[Stored records]

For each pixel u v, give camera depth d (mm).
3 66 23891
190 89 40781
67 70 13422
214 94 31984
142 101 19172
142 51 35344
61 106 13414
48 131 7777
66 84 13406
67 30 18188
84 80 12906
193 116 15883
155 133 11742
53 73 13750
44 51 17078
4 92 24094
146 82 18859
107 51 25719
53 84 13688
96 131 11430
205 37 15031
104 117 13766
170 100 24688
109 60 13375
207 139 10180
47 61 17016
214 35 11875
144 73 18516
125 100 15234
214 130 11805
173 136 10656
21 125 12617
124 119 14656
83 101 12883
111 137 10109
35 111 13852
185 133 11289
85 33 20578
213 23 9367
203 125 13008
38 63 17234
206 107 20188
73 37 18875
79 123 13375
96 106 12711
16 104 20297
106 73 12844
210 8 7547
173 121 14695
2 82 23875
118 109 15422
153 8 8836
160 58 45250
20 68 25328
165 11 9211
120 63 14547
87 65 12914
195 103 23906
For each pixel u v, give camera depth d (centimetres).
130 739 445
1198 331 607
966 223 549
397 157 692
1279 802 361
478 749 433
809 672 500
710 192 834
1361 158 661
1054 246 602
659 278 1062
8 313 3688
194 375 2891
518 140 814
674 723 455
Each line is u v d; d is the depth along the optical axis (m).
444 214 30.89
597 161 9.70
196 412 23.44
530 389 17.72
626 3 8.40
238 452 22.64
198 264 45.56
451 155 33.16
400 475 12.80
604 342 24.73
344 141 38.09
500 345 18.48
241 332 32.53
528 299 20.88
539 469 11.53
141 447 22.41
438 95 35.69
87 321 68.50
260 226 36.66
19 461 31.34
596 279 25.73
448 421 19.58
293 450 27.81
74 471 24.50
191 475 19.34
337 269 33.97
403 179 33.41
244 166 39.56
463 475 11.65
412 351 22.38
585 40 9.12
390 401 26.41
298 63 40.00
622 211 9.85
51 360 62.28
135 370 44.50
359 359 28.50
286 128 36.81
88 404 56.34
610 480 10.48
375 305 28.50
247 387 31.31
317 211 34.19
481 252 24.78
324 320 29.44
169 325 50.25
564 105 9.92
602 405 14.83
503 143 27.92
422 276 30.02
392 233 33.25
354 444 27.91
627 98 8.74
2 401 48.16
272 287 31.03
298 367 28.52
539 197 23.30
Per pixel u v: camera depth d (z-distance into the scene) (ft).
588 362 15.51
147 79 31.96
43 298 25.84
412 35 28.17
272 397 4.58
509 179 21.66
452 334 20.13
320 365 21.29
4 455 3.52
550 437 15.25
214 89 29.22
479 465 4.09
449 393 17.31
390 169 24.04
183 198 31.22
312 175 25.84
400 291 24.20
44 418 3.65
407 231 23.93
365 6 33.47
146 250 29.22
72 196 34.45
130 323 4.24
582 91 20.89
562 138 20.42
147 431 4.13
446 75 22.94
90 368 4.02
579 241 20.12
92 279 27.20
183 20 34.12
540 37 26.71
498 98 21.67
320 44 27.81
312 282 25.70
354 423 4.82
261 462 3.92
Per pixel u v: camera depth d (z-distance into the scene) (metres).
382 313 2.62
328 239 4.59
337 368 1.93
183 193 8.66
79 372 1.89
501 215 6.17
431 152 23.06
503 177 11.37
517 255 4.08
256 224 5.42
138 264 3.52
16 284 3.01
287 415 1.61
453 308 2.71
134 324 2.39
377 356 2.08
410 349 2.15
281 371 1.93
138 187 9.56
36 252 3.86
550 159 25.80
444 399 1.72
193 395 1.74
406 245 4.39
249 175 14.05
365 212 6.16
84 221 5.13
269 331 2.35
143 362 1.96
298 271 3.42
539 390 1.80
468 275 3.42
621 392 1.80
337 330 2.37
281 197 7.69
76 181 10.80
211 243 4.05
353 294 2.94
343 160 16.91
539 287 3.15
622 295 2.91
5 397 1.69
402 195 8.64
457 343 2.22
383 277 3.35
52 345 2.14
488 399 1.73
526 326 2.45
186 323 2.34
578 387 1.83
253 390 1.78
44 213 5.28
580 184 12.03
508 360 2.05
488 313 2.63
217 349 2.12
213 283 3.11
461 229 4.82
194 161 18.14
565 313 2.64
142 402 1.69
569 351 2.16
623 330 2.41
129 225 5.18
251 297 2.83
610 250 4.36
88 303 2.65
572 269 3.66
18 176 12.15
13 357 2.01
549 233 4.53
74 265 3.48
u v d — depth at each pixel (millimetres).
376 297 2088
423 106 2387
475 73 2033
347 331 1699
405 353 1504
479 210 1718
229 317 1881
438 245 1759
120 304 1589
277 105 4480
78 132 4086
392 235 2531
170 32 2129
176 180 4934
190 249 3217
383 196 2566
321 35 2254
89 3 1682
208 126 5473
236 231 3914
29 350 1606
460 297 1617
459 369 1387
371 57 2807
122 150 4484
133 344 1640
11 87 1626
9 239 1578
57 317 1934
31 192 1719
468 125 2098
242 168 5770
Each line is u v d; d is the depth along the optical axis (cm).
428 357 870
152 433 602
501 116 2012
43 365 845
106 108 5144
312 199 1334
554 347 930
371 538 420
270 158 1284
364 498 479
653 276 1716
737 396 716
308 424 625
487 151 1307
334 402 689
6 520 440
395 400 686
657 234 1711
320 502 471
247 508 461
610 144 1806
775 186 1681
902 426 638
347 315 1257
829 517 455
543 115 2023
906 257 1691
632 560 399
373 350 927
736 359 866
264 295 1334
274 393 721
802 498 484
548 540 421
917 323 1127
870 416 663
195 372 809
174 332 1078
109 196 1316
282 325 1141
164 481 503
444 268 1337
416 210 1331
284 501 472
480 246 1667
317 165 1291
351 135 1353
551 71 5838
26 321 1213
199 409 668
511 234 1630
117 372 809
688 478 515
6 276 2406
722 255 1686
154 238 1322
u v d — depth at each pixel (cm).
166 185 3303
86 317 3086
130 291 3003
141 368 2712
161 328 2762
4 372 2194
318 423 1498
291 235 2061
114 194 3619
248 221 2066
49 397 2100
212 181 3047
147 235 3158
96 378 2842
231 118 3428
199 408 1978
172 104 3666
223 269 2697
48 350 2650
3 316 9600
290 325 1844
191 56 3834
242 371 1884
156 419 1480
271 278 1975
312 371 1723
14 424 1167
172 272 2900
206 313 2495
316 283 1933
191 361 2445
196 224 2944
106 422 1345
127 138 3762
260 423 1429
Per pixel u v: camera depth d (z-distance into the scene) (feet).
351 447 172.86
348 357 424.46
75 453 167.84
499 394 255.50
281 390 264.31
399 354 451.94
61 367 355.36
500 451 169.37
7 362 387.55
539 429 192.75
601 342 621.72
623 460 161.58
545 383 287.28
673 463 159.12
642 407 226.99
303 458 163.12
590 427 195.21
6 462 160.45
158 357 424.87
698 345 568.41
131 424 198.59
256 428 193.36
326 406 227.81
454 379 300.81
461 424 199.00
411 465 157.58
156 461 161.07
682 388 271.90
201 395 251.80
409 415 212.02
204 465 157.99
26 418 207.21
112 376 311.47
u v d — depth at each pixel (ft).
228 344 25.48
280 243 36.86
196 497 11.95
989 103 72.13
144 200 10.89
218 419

▸ **WHAT THE TASK REQUIRES**
Look through the entries for the string "optical". Every line that has it belongs in the answer.

▸ **EXPECTED OUTPUT**
Each line is u v d; d is the depth along the optical axis (m).
Each line is u v d; d is the depth along the optical axis (cm).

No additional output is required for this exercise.